WHAT TO DO - Gather every line of the records that contains the string "сукерника", treating uppercase and lowercase letters as different.

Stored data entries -
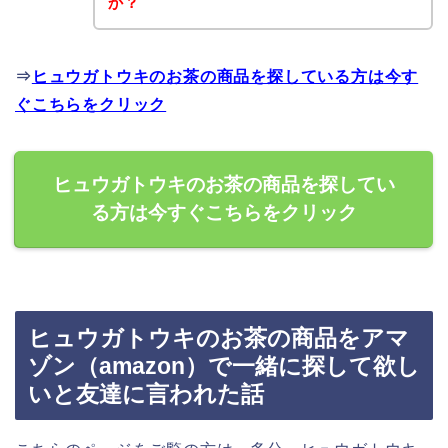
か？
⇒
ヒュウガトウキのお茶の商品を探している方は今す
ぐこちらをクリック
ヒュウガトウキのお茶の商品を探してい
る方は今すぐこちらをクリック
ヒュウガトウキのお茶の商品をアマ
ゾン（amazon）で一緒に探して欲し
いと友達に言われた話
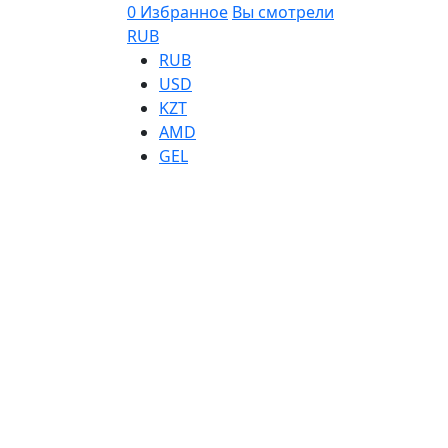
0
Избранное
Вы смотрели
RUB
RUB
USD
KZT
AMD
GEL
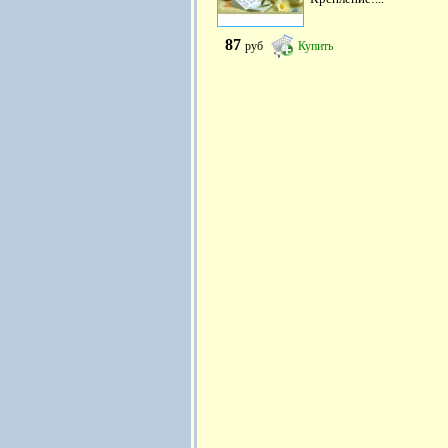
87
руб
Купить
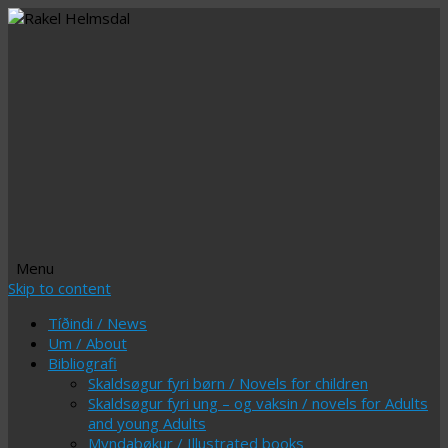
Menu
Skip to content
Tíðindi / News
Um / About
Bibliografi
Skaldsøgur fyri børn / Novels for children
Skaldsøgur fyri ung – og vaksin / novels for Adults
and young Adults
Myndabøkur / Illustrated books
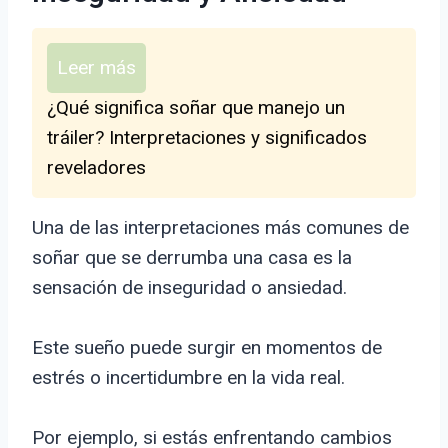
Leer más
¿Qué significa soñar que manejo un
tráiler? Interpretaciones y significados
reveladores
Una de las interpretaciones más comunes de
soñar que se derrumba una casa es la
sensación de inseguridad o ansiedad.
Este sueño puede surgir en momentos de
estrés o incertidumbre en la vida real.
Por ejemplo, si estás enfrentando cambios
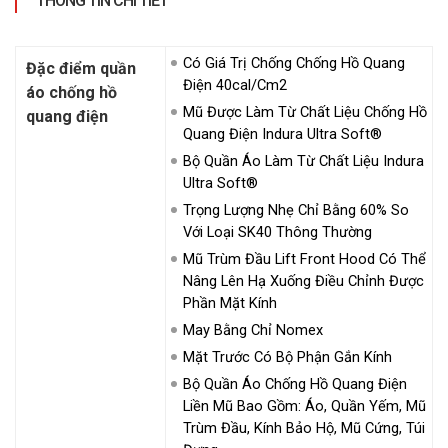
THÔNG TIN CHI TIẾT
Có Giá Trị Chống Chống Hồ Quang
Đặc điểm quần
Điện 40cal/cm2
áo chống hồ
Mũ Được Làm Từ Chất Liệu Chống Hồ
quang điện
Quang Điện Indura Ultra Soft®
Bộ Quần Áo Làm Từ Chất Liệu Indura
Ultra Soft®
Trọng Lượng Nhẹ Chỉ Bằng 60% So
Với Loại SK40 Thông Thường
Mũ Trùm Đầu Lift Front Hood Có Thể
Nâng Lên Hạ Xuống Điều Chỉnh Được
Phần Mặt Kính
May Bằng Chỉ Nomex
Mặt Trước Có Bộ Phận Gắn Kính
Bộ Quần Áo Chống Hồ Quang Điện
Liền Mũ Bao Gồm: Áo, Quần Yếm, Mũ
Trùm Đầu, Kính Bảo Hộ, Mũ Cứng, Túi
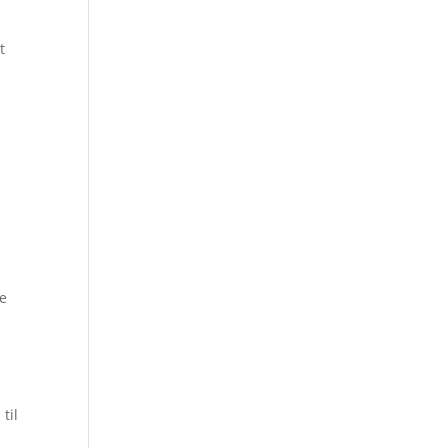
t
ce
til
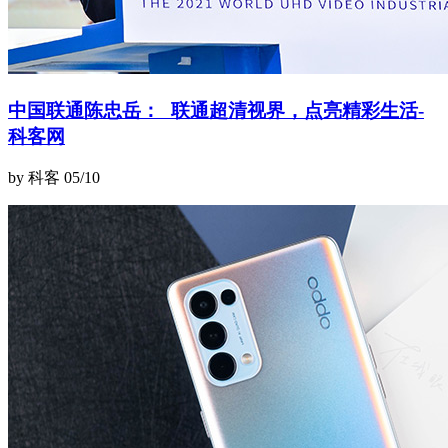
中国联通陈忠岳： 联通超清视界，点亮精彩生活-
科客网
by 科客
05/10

==

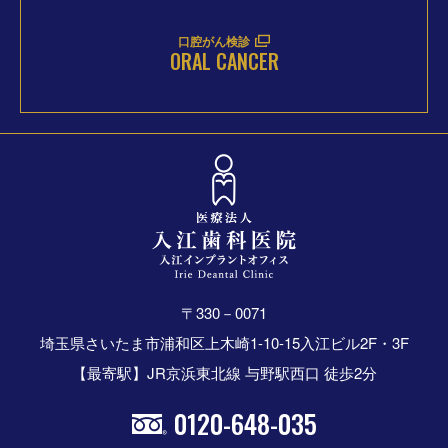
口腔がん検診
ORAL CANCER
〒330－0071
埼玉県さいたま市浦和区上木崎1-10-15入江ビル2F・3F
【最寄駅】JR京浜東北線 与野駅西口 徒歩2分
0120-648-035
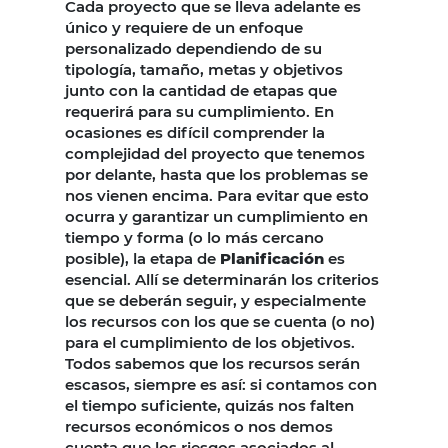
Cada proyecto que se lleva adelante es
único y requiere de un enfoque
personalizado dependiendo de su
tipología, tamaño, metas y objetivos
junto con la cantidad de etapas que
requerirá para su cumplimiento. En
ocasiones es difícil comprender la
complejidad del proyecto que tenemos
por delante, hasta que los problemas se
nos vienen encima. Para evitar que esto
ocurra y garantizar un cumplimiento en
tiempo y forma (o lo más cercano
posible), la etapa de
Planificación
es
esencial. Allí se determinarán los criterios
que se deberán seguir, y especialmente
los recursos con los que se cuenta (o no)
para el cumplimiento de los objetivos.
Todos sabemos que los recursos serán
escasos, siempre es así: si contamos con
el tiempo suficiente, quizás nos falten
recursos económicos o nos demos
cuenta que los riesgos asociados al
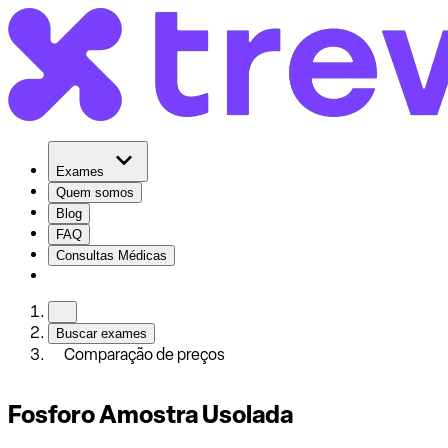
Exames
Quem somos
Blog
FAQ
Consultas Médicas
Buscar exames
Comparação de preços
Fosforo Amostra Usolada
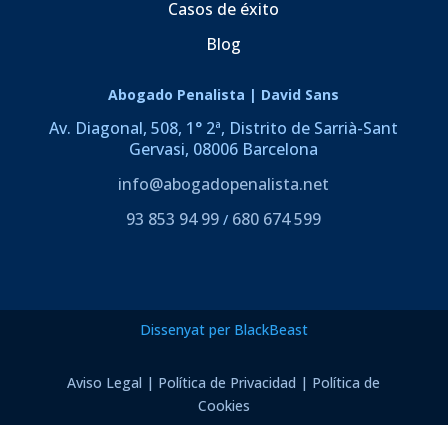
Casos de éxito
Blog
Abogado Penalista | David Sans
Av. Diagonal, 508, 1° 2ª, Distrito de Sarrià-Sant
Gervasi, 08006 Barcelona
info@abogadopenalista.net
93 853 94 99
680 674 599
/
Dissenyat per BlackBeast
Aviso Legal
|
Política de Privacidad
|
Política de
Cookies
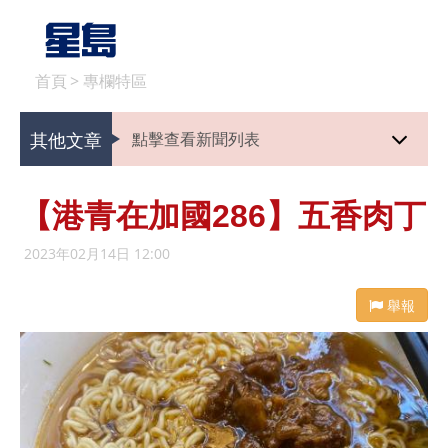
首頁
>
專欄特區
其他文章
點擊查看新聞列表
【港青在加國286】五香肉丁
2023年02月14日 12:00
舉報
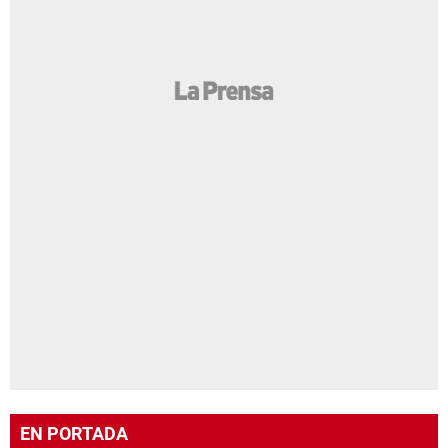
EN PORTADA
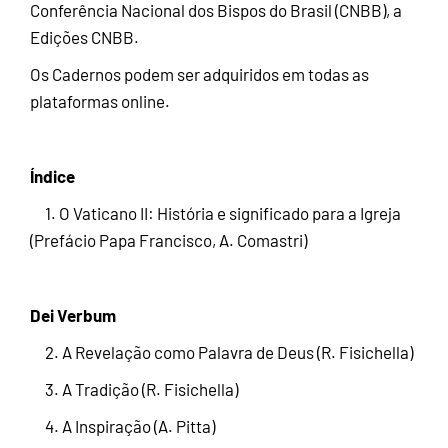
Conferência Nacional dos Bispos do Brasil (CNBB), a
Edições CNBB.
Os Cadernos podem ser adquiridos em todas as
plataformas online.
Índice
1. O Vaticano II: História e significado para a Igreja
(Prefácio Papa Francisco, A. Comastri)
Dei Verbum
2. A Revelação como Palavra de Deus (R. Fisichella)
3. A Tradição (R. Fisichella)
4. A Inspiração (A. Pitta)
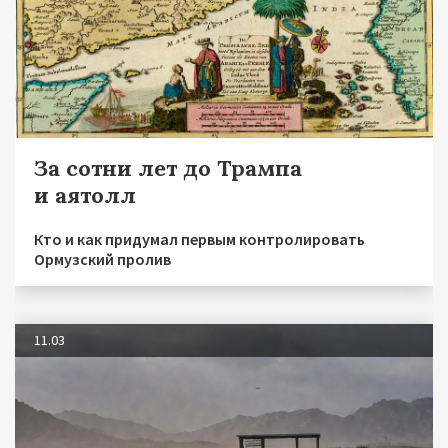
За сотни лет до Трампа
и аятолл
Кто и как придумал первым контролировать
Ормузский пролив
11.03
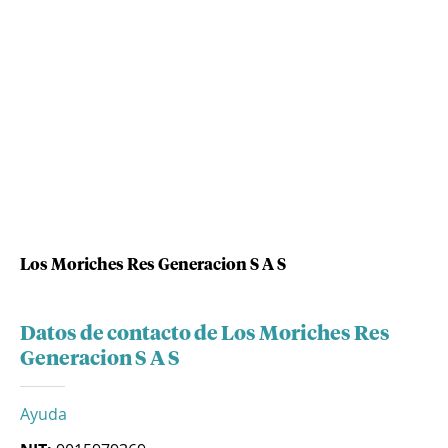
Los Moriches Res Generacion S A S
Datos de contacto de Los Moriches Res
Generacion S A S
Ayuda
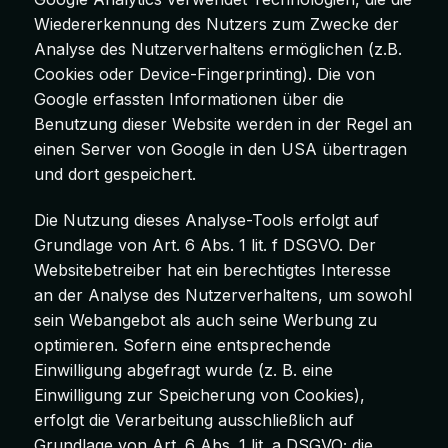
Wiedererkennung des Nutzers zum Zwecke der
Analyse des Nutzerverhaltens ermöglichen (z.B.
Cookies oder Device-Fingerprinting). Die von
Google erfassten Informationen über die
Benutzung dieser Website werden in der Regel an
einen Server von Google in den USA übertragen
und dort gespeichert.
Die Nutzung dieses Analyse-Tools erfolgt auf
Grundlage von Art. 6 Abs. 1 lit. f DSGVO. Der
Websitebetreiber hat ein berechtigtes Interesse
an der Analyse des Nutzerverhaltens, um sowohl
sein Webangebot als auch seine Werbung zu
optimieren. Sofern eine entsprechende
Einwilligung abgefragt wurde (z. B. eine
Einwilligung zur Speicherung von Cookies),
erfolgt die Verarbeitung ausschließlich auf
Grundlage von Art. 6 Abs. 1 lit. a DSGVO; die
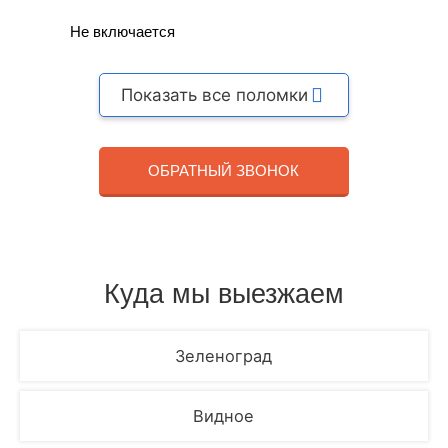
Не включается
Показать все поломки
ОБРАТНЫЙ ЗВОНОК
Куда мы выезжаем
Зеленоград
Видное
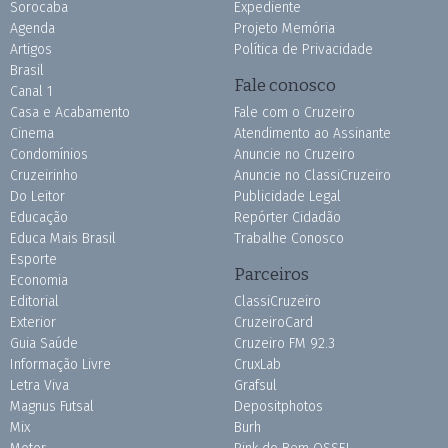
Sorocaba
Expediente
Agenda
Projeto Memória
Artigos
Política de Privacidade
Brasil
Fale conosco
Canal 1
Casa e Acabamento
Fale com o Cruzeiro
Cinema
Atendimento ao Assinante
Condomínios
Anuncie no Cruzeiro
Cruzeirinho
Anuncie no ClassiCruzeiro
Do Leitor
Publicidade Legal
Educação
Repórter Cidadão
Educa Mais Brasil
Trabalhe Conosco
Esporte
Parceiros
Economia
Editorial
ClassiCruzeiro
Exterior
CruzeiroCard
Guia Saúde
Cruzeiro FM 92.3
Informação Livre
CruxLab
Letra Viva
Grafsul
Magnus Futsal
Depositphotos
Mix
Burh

--

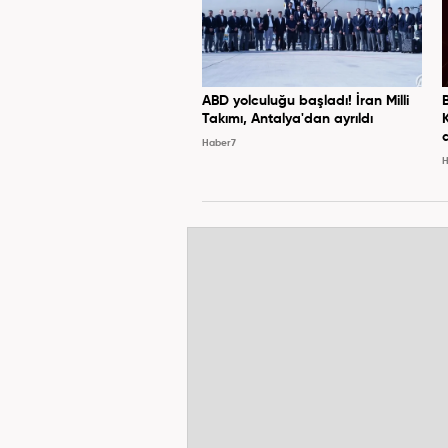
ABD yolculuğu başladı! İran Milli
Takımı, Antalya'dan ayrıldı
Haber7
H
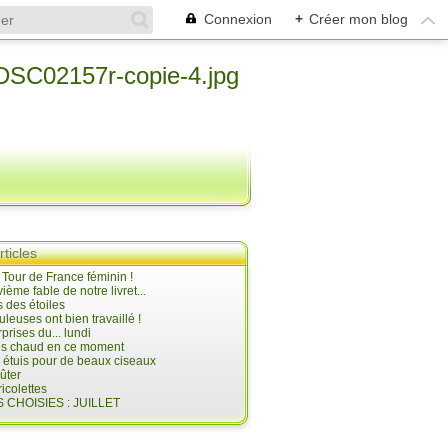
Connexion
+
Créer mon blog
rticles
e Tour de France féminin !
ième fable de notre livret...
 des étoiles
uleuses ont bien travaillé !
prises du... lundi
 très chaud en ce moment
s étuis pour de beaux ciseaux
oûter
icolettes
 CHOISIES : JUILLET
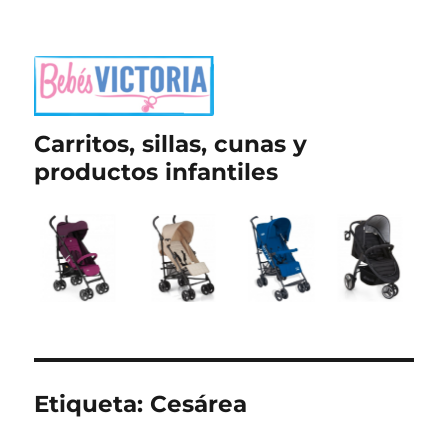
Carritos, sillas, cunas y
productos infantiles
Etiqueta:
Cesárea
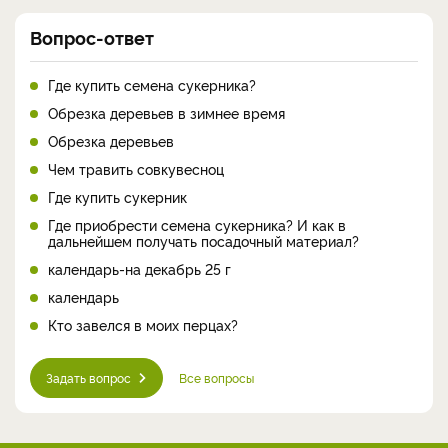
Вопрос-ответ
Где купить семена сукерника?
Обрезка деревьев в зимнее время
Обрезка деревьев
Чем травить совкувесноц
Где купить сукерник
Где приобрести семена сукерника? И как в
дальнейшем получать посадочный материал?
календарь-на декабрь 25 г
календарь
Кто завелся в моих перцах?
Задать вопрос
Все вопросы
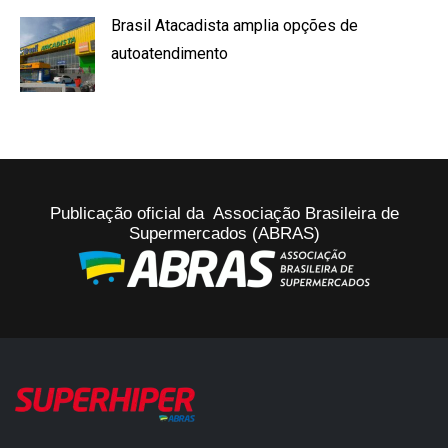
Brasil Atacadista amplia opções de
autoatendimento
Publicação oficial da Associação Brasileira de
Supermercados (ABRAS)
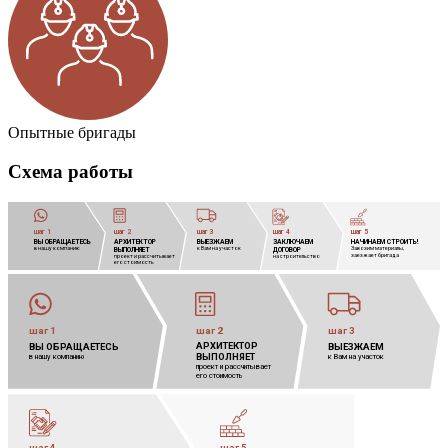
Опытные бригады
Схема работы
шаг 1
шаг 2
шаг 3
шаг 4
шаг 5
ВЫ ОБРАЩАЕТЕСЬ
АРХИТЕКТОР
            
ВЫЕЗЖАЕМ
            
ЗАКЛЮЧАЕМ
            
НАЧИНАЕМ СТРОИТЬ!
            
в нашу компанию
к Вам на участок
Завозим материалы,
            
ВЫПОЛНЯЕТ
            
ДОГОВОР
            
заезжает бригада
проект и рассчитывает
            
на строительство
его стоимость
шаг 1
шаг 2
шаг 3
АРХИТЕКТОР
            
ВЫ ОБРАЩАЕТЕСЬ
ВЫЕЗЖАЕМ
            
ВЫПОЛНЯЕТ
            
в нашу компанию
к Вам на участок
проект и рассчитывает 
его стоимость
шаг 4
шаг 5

EXERCISE SOLUTION -
Где купить семена сукерника?
Где приобрести семена сукерника? И как в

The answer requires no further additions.